**EXERCISE REQUIREMENTS:**
Your answer consists of the lines in the data that contain "Computer". Copy each of them.

**Saved entries:**
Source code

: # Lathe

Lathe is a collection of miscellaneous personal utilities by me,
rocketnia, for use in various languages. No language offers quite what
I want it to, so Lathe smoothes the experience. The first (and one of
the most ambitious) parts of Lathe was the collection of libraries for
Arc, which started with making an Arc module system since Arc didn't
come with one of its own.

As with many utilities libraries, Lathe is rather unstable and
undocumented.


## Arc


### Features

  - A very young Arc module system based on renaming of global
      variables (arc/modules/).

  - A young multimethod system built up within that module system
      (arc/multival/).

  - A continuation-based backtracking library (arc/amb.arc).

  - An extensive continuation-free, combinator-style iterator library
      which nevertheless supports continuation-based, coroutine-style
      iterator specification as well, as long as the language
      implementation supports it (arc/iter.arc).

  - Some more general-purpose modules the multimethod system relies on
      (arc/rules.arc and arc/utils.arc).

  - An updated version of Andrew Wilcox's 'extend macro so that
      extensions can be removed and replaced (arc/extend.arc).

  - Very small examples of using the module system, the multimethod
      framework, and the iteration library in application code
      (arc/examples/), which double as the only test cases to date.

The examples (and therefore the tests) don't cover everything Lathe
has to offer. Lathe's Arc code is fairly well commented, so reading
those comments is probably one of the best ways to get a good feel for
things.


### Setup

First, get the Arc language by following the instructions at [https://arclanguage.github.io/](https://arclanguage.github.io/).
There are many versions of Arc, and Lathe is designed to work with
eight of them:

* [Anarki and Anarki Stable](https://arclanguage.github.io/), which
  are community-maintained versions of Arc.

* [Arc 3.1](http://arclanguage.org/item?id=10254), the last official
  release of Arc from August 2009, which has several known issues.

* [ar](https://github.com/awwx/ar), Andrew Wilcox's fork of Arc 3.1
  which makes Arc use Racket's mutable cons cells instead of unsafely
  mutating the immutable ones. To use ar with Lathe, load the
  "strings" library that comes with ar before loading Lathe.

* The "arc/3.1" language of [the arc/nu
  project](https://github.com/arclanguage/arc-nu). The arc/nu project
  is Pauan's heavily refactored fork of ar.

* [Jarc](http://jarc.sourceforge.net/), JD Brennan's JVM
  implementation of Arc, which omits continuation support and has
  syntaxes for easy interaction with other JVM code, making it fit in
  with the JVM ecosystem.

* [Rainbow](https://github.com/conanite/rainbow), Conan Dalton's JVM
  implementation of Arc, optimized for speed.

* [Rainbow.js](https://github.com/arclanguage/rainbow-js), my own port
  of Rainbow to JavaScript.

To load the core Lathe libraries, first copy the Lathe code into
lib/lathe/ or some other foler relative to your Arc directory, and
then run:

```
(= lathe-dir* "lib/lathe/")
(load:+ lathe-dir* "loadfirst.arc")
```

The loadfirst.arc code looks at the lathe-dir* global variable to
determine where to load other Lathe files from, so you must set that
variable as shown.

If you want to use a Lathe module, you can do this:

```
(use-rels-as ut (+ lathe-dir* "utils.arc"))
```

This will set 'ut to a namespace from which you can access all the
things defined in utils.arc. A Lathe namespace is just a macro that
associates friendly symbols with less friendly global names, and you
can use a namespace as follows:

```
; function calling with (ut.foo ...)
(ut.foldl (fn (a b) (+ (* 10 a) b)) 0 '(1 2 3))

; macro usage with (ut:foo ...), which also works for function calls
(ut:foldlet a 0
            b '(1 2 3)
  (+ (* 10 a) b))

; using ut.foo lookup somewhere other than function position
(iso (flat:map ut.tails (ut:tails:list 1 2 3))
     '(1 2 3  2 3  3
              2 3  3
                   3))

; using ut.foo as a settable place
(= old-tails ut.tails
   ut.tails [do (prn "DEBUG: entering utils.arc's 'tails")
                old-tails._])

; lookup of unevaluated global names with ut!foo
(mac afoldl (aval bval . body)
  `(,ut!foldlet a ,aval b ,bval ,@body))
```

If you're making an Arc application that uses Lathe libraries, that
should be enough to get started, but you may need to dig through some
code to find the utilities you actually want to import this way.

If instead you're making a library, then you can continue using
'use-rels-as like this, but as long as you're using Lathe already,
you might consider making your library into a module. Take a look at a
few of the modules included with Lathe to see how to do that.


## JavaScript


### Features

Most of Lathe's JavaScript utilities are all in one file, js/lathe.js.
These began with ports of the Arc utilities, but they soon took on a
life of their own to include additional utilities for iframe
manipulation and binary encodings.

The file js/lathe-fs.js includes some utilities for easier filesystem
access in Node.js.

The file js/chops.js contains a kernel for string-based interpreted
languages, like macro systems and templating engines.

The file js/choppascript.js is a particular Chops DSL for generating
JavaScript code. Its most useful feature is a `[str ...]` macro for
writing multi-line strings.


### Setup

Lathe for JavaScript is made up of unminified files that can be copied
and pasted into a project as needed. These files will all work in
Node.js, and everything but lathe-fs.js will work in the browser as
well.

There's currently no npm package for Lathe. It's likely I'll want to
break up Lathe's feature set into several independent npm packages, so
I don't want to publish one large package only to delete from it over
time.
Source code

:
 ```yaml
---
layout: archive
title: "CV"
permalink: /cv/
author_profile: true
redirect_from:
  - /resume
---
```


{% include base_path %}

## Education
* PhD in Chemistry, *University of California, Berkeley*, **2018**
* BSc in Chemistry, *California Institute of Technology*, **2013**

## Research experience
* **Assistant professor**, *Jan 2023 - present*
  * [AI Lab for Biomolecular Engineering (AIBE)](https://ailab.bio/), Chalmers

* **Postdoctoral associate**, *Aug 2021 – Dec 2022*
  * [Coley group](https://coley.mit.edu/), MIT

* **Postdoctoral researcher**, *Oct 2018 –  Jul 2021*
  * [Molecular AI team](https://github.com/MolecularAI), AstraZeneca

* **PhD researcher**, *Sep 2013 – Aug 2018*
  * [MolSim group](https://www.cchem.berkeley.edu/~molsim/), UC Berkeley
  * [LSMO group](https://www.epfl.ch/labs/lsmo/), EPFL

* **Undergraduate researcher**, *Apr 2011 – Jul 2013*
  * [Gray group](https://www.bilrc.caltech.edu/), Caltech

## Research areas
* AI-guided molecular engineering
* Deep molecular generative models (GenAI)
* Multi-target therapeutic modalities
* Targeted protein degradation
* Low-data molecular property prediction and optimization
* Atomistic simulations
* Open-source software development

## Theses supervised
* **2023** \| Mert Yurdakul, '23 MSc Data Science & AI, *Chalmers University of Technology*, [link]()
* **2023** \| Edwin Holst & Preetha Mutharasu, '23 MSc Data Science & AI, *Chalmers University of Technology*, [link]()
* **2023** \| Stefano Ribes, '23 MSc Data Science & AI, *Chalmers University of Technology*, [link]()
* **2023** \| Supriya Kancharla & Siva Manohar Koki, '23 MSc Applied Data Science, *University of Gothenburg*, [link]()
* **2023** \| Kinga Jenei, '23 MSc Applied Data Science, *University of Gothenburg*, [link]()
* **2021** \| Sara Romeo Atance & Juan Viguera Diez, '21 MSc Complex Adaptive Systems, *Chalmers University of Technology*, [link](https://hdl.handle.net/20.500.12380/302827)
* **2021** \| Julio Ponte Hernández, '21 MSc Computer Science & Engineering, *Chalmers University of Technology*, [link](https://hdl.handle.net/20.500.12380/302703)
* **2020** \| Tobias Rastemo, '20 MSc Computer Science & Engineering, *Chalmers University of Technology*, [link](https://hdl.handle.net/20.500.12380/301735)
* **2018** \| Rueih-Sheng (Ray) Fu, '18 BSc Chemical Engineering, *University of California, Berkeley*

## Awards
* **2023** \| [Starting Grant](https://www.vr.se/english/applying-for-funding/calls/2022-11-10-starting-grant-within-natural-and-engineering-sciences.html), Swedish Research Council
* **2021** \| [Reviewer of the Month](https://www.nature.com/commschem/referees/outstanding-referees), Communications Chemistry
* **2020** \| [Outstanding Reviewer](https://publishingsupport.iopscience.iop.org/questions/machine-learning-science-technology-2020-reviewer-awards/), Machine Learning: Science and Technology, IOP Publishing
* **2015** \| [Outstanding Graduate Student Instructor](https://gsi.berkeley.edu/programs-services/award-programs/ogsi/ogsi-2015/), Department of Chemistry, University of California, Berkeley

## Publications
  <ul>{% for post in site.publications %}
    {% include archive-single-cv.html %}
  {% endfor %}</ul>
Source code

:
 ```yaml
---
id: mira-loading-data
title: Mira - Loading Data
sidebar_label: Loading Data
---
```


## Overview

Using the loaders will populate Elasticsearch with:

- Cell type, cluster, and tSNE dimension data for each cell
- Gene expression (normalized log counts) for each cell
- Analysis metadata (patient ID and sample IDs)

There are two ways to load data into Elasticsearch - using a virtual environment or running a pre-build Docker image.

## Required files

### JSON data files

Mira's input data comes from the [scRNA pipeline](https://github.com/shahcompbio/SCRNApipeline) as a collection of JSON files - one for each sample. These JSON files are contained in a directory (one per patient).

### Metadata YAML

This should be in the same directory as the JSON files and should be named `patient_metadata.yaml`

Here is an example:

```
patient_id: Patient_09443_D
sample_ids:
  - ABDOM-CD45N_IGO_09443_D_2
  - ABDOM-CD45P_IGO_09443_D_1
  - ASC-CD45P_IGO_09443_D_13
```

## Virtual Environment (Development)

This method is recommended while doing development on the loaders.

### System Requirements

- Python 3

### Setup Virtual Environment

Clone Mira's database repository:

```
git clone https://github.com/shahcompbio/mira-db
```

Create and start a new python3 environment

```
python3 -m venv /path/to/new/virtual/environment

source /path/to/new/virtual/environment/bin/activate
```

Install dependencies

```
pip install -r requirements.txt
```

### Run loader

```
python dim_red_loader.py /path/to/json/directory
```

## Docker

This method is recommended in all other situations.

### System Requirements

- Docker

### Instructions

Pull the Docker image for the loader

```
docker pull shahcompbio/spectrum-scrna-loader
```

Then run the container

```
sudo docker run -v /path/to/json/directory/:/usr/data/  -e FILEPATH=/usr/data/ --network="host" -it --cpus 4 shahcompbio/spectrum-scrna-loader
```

**ANSWER:**
* **2021** \| Julio Ponte Hernández, '21 MSc Computer Science & Engineering, *Chalmers University of Technology*, [link](https://hdl.handle.net/20.500.12380/302703)
* **2020** \| Tobias Rastemo, '20 MSc Computer Science & Engineering, *Chalmers University of Technology*, [link](https://hdl.handle.net/20.500.12380/301735)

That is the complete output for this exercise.